▸ **The task**
Please copy out the text lines from the records below word for word, leaving the pictures out of your answer.

(Beginning of Data section)

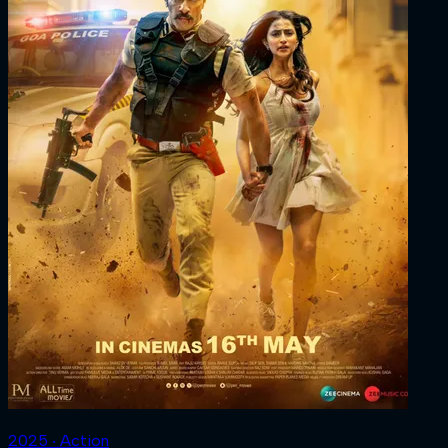
2025 ‧ Action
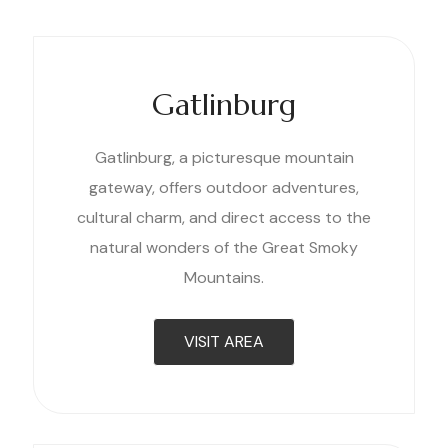
Gatlinburg
Gatlinburg, a picturesque mountain
gateway, offers outdoor adventures,
cultural charm, and direct access to the
natural wonders of the Great Smoky
Mountains.
VISIT AREA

(End of Data section)

▸ **Exercise output**
2025 ‧ Action
Gatlinburg
Gatlinburg, a picturesque mountain
gateway, offers outdoor adventures,
cultural charm, and direct access to the
natural wonders of the Great Smoky
Mountains.
VISIT AREA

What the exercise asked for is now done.